Time:12:30-14:00,August 11, 16, 23, 30
Title:Diophantine approximation over adelic curves
Speaker:Paolo Dolce
Abstract:
Part I. This is a very introductory talk about diophantine approximation over the rationals. I would like to explain the meaning of "good approximants" and the naive links with diophantine equations. I want to explain in all details the easy proofs of the well known theorems of Dirichlet and Liouville. Moreover I would like to state the main properties of the irrationality measure. I will introduce Roth's theorem (without proof) and show how it implies the finiteness of the S-unit equation.
Part II. Assuming that we all know what is an adelic curve, I want to explain, with details, my recent proof of Roth's theorem for adelic curves. Such a proof is quite simple but with some messy calculations. At the end of the talk we can discuss some open problems regarding the quantitative Roth theorem for adelic curves.

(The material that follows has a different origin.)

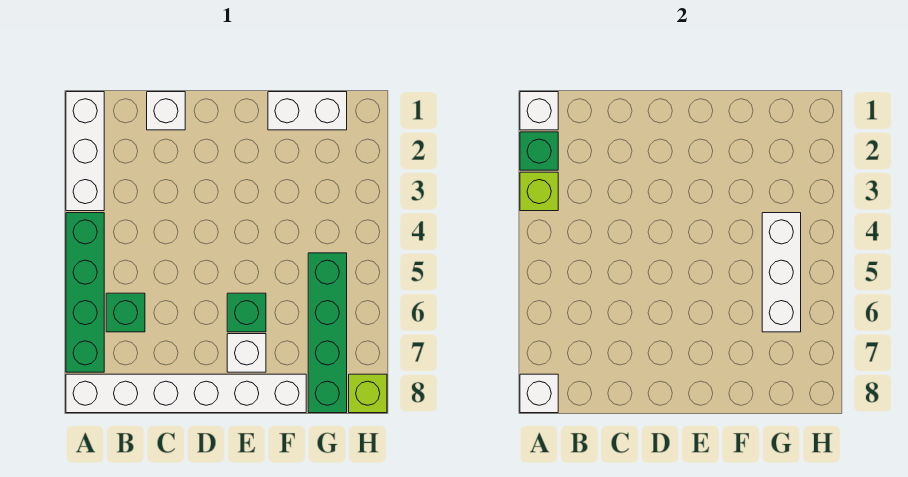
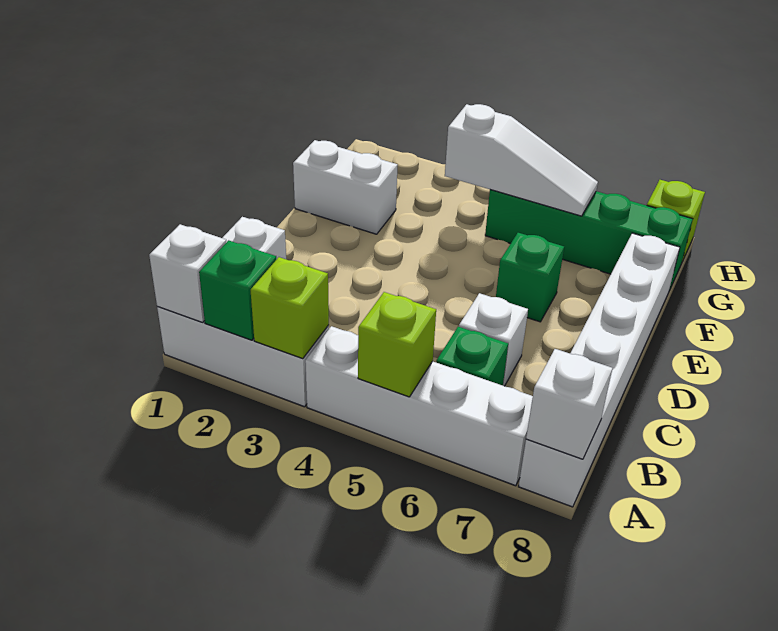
green 1x4 brick [66,213,104,372] -> white 1x4 brick [305,326,533,486]
none -> lime 1x1 brick [358,292,436,397]
white 1x1 brick [227,334,266,372] -> white 1x1 brick moved to [459,293,528,386]
white 1x2 brick [268,92,347,130] -> white 1x2 brick turned to [293,140,398,234]
white 1x3 brick [762,213,801,332] -> white 1x3 slope [445,104,598,216]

Part III. I want explain Vojta's paper "A generalisation of Theorem of Faltings and Thue-Siegel-Roth-Wirsing". Here Vojta proves the one-dimensional instance of his famous conjecture, which generalises in a single statement all the theorems mentioned in the title of the paper. Vojta says that his theorem can be proved in a quantitative way but I haven't found any follow up in the literature, so I believe that this is an open problem that we could discuss.
2.
Time:14:00-15:30,August 11, 16, 23, 30
Title:Arakelov geometry over adelic curves
Speaker:Prof. Huayi Chen
Abstract:
I will explain a recent joint work with Atsushi Moriwaki on Arakelov geometry over a structure called adelic curve. An adelic curve is a countable field equipped with a family of absolute values parametrized by a measure space, which satisfies a natural integrability condition. Note that any global field corresponds canonically to an adelic curve and it turns out that any countable field admits a non-trivial adelic curve structure (there are many adelic curve structures when the field is transcendental over its prime field). Hence our theory generalizes largely the classic Arakelov geometry. I will also explain some applications to the study of positivity properties of adelic line bundles.
3.
Time:12:30-14:00, August 14
Title:On theta invariants and volume function on arithmetic varieties
Speaker:Mounir Hajli
Abstract:
The arithmetic volume is an important invariant in Arakelov geometry which was introduced by Atsushi Moriwaki. In this talk, I will introduce a new invariant for hermitian line bundles on arithmetic varieties. I will describe the interplay between this invariant and the arithmetic volume.